VMware Cloud Community
szszsz1
Contributor
Contributor

iSCSI connection goes down for long time while simulating failure

Hello Vmware experts,

I have trouble in our Vcenter environment that cannot be solved by me or by external consultant. Few words about physical layout: Our storage is 3PAR 8400 - 2 controller model - each controller connected by 10Gbit fiber, iSCSI network is done by 2 Cisco Nexus 3524 switches that run in virtual-port-channel mode and there are 3 ESX servers (only one is on the picture though). These servers have Emulex OCe 14000 iSCSI CNA network card to access this iSCSI network. This card has 2 ports and these 2 ports are shown as vmhba2 and vmhba64 in vSphere, respectively. Since each port (i.e. each hba adapter) has only 2 of 4 addresses of 3PAR reachable (remember, through black cables don't flow any iSCSI related data, it's only for switch syncing), there are 2 iSCSI targets per HBA adapter. There are no orphan ports in the network (i.e. traffic does not cross vPC peer-link - black lines between switches). The ports in one Emulex card, both have different IQN and 3PAR maps 2 physical ports to 1 IQN and 2 physical ports to the other IQN (shown below the topology picture). The whole situation is depicted below.

Forum - vmware.png

ports.PNG

When I simulate a failure of a controller by shutting down ports on the Nexus switches in a way that one controller stays alive (e.g. I shut down port 1/2 on both switches), the virtual machine writing to the storage cannot write for like 40 seconds - the addresses of controller that didn't go down are pingable without ping loss regardless of the other controller that went offline. When I do the same on 3PAR (i.e. shutting 3PAR's ports in GUI), the virtual machine continunes to write flawlessly to the storage. This statement has been said based on 3PARs utilization report and observation of traffic load on the ports that connect the surviving controller. The application used to test it on virtual machine's side was diskspd.exe. Below this post, there are 2 excerpts from log of the ESX host - the longer is when ports were shut down on the Nexus (i.e. 40 seconds of outage, VM could not write to the storage) and the other (shorter) when ports were shut down on the 3PAR (no outage or delay in writing the data to the 3PAR from the VM).
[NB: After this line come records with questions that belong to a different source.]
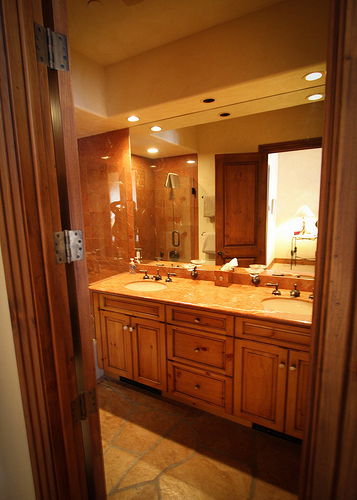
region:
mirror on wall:
[121, 81, 323, 284]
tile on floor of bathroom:
[88, 370, 319, 497]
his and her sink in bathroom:
[83, 259, 315, 328]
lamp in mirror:
[126, 81, 325, 279]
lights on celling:
[62, 1, 325, 124]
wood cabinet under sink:
[85, 249, 313, 442]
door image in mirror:
[123, 82, 325, 285]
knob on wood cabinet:
[85, 286, 167, 392]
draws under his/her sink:
[85, 243, 313, 440]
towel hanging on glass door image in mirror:
[123, 80, 328, 290]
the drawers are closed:
[101, 296, 238, 415]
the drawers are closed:
[167, 289, 249, 440]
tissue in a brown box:
[213, 254, 242, 294]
In VMWare, I have tried multiple configurations all of them behaving basically in the same way (when shutting down the Nexus ports connecting 1 controller, VM cannot write for like 40 seconds). I tried to have IP addresses configured only on vmhba adapters without any vSwitch or vmKernel port, I tried to have 2 vmKernels and 2 vmSwitches  - e.g. vSwitch4 and vSwitch5 and vmk6 and vmk7. Each vSwitch was related to one vmnic and vmk port. None of that changed anything.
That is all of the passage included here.